Adults are old, but children are young: at some point in the early development of an embryo, a collection of presently poorly cataloged processes erase the changes of aging present in the adult cells that created it. It is probably the case that there is little in this that can be applied directly to making us live longer, as the sort of radical restructuring of cells that takes place in the developing embryo would be fatal to the much more complex adult organism. We couldn't apply this to ourselves for all the same reasons that we can't constantly renew ourselves like the tiny creatures called hydra. Our nervous system, mind, and other complex and finely balanced processes depend on the present detailed structure of our long-lived cells, and that structure would be erased.
However, as the authors of this paper point out, there is potentially much to be learned from the embryo that could be of benefit for stem cell treatments. In this case the research community absolutely wants to be able to reverse the damage of aging in induced pluripotent stem cells (IPSCs) generated from an old patient.

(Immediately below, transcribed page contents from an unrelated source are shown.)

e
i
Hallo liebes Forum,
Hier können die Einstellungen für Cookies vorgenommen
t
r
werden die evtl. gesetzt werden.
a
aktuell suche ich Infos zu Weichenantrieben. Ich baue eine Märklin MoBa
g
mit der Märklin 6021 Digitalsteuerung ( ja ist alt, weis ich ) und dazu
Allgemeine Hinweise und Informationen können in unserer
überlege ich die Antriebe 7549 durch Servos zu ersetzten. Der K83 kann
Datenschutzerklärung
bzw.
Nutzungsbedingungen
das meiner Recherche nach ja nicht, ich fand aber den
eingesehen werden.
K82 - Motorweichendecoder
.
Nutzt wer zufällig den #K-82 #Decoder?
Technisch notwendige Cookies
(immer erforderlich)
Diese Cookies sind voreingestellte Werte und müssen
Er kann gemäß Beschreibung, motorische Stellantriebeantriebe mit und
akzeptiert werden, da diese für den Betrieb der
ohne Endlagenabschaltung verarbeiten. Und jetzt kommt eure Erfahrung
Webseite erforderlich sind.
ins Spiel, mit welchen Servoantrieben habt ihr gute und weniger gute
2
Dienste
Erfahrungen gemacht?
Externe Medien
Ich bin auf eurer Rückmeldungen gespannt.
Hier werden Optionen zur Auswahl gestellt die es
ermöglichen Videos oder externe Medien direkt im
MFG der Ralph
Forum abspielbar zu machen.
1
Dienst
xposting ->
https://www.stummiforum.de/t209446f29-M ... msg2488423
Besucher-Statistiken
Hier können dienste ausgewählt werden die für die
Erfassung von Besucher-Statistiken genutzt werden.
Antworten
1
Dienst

To a certain extent this already happens, but greater control and effectiveness is desired:
Stem cells are defined not only by their differentiation potential but also by their capacity for unlimited self-replication. The need for prolonged self-replication requires adequate telomere length and telomere maintenance, which can limit the powerful new methods available for generating induced pluripotent cells. IPSCs lacking sufficient telomere length fail to [pass] the most stringent tests of pluripotency, and cannot be maintained in culture over long periods. This might have contributed, in part, to the variable quality of iPSCs during early efforts [and] may ultimately limit the future application of iPSCs in regenerative medicine. To correct this, present efforts in the field of iPSCs have strived to improve the quality of iPSC generated by focusing on telomere dynamics during the process of reprogramming.

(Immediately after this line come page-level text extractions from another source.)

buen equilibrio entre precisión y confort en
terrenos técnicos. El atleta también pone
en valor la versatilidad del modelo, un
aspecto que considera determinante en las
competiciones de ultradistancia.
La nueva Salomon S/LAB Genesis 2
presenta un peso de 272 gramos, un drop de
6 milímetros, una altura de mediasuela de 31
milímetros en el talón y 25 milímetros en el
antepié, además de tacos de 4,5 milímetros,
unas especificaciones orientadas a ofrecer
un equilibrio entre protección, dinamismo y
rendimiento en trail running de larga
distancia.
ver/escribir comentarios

Telomeres protect and cap linear chromosome ends, yet these genomic buffers erode over an organism's lifespan. Short telomeres have been associated with many age-related conditions in humans, and genetic mutations resulting in short telomeres in humans manifest as syndromes of precocious aging. In women, telomere length limits a fertilized egg's capacity to develop into a healthy embryo. Thus, telomere length must be reset with each subsequent generation. Although telomerase is purportedly responsible for restoring telomere DNA, recent studies have elucidated the role of alternative telomeres lengthening (ALT) mechanisms in the reprogramming of early embryos and stem cells.

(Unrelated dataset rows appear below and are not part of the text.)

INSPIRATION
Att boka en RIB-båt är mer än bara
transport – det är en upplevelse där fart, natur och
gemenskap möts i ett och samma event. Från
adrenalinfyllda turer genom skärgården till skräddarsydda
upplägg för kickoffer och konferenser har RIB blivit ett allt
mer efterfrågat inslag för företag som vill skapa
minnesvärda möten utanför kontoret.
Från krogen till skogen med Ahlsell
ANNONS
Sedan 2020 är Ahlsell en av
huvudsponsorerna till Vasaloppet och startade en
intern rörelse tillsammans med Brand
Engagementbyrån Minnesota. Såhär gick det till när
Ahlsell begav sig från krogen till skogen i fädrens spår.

Telomere length in the oocyte is markedly shorter than somatic cells. In contrast, sperm are of the few cell types documented to elongate telomeres over the human lifespan, presumably due to the effects of telomerase activity in spermatogonia throughout the life of the male. Following fertilization and activation of the egg, embryonic cells undergo dramatic telomere lengthening. Notably, telomerase activity remains undetectable in these cells. This effect remains robust in telomerase knock-out mice, suggesting an ALT-dependent mechanism at play in preimplantation mammalian development. Moreover, the lengthening takes place in parthenogenetically activated eggs, which lack sperm input during activation, suggesting that the capacity for telomere length reprogramming resides in the oocyte.